___ Given records ___

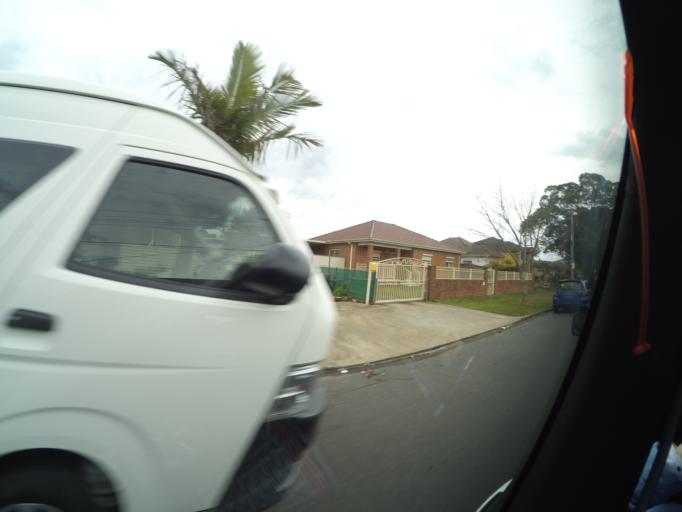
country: AU
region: New South Wales
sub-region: Bankstown
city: Bankstown
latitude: -33.9090
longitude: 151.0202
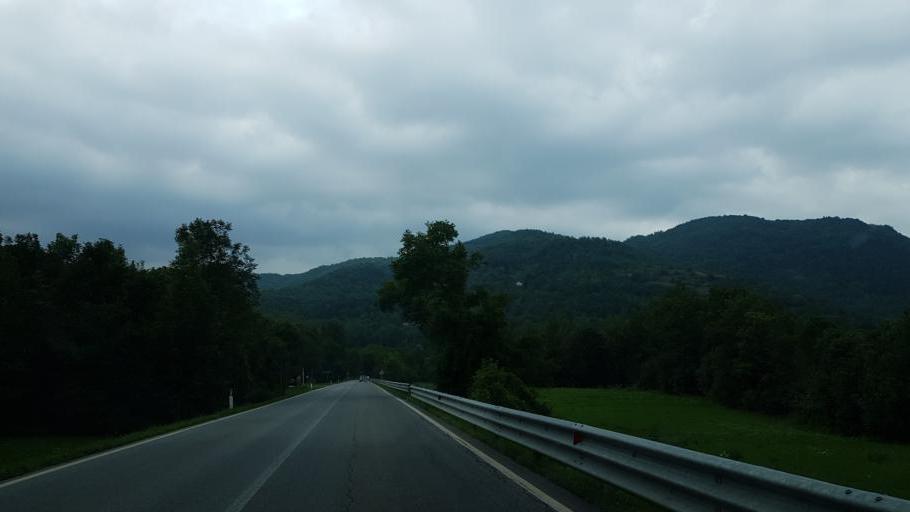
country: IT
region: Piedmont
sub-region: Provincia di Cuneo
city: Moiola
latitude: 44.3270
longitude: 7.3968
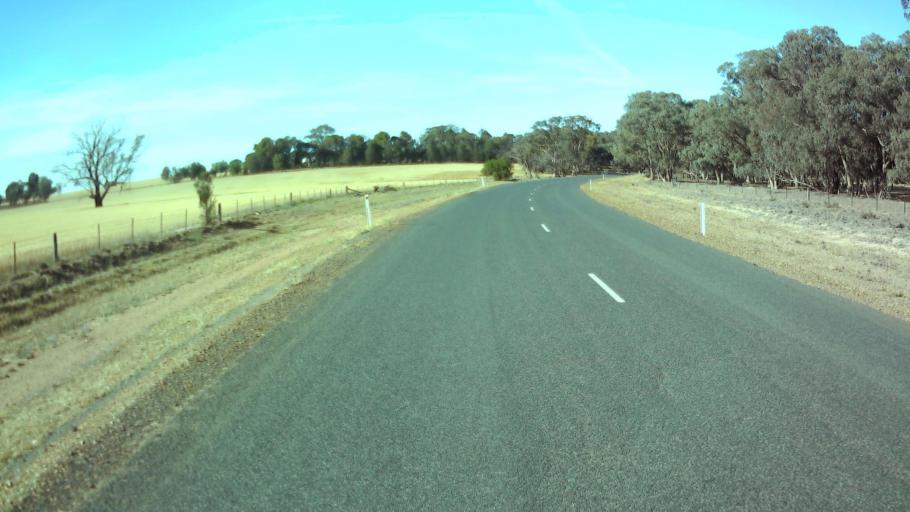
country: AU
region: New South Wales
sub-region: Weddin
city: Grenfell
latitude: -33.9870
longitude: 148.1404
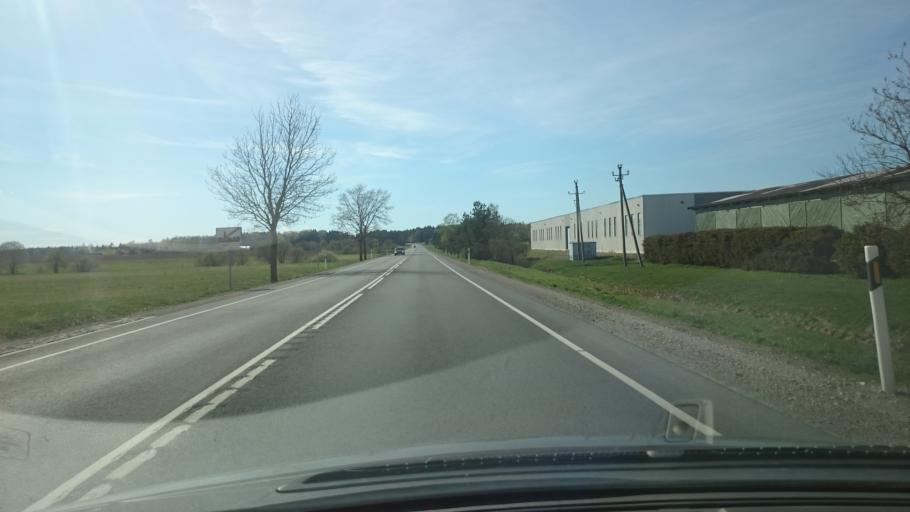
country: EE
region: Laeaene-Virumaa
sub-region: Kadrina vald
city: Kadrina
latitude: 59.3533
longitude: 26.2092
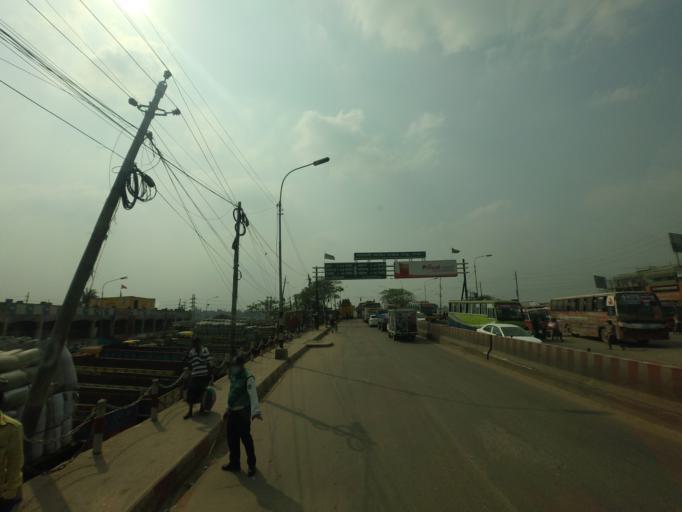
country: BD
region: Dhaka
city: Azimpur
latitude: 23.7833
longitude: 90.3378
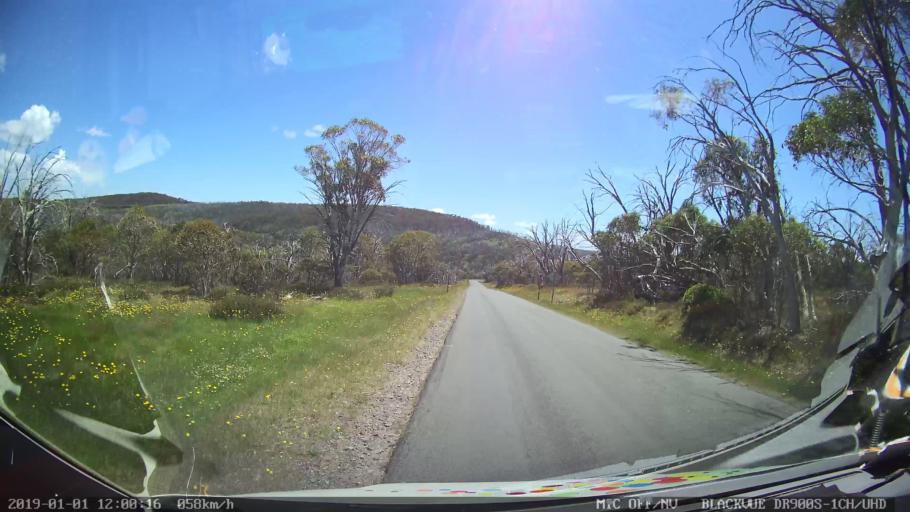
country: AU
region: New South Wales
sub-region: Snowy River
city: Jindabyne
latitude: -35.8863
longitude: 148.4586
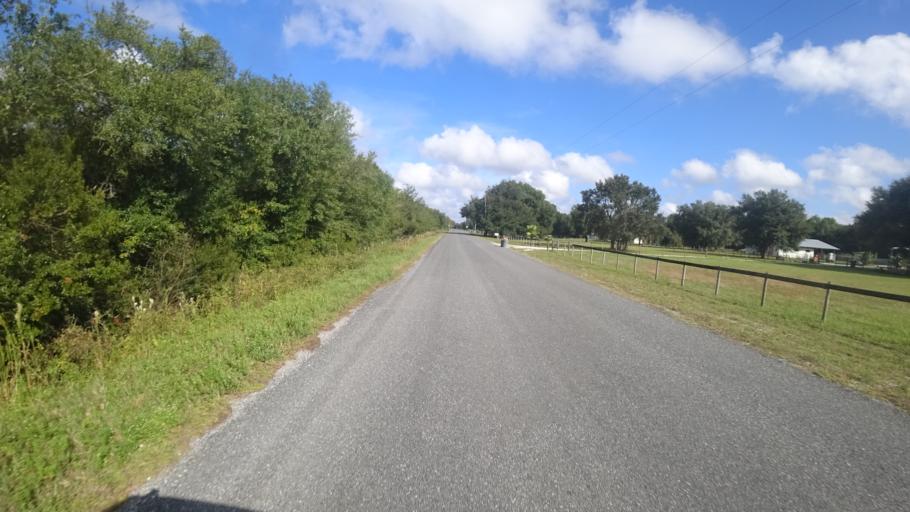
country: US
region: Florida
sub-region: Hillsborough County
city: Wimauma
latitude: 27.4659
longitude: -82.1532
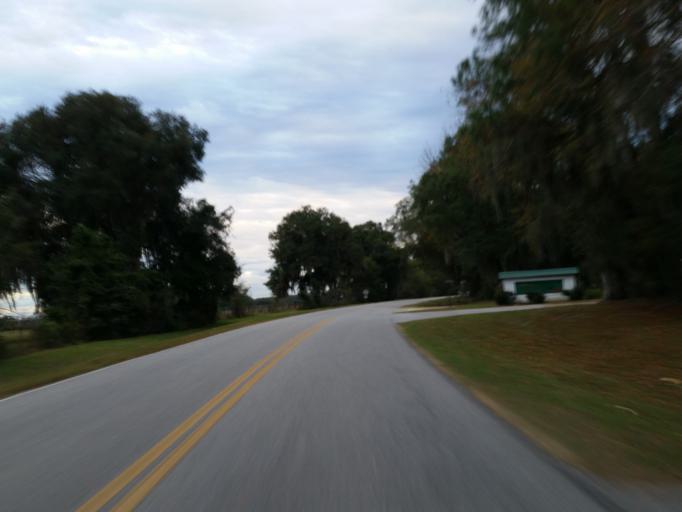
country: US
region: Florida
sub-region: Hamilton County
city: Jasper
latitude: 30.5448
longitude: -83.1029
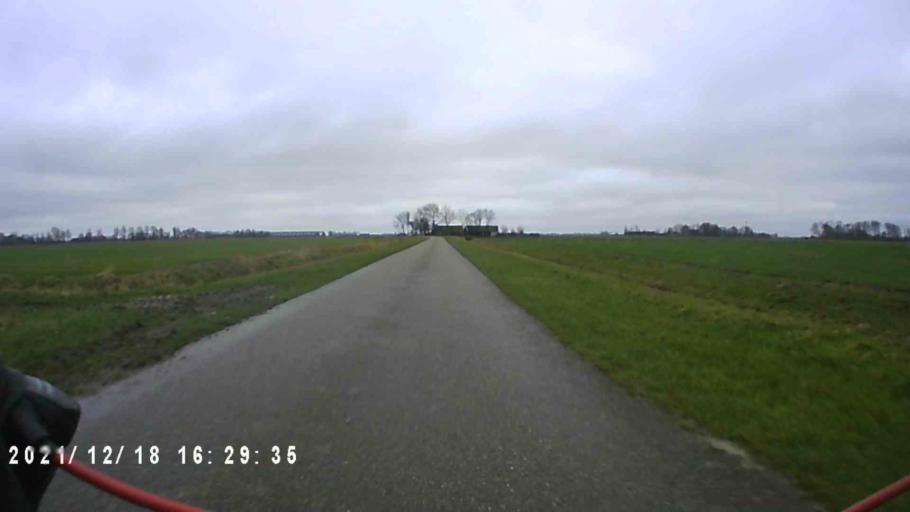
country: NL
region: Friesland
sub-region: Gemeente Dongeradeel
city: Dokkum
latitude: 53.3627
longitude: 6.0357
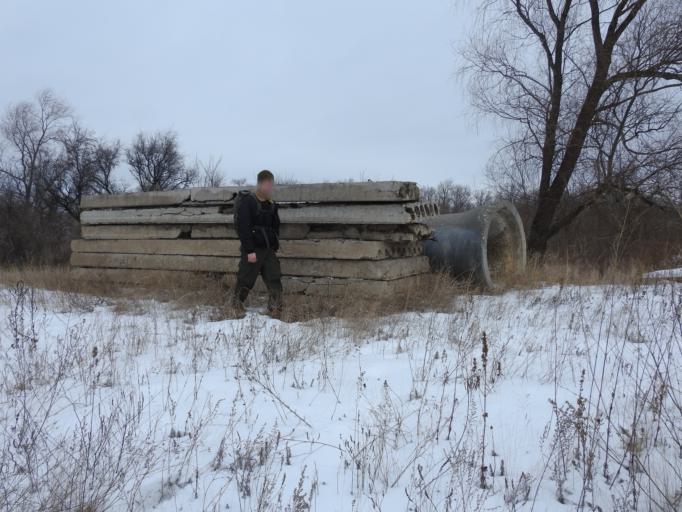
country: RU
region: Saratov
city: Krasnyy Yar
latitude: 51.5461
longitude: 46.5215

___

## The request:
Arrange everything from the beginning of the rows down to the line containing "city: Kadrina", both ends included, as a numbered list, leaving out blank lines and the pictures.

## Exercise response:
1. country: AU
2. region: New South Wales
3. sub-region: Bankstown
4. city: Bankstown
5. latitude: -33.9090
6. longitude: 151.0202
7. country: IT
8. region: Piedmont
9. sub-region: Provincia di Cuneo
10. city: Moiola
11. latitude: 44.3270
12. longitude: 7.3968
13. country: AU
14. region: New South Wales
15. sub-region: Weddin
16. city: Grenfell
17. latitude: -33.9870
18. longitude: 148.1404
19. country: EE
20. region: Laeaene-Virumaa
21. sub-region: Kadrina vald
22. city: Kadrina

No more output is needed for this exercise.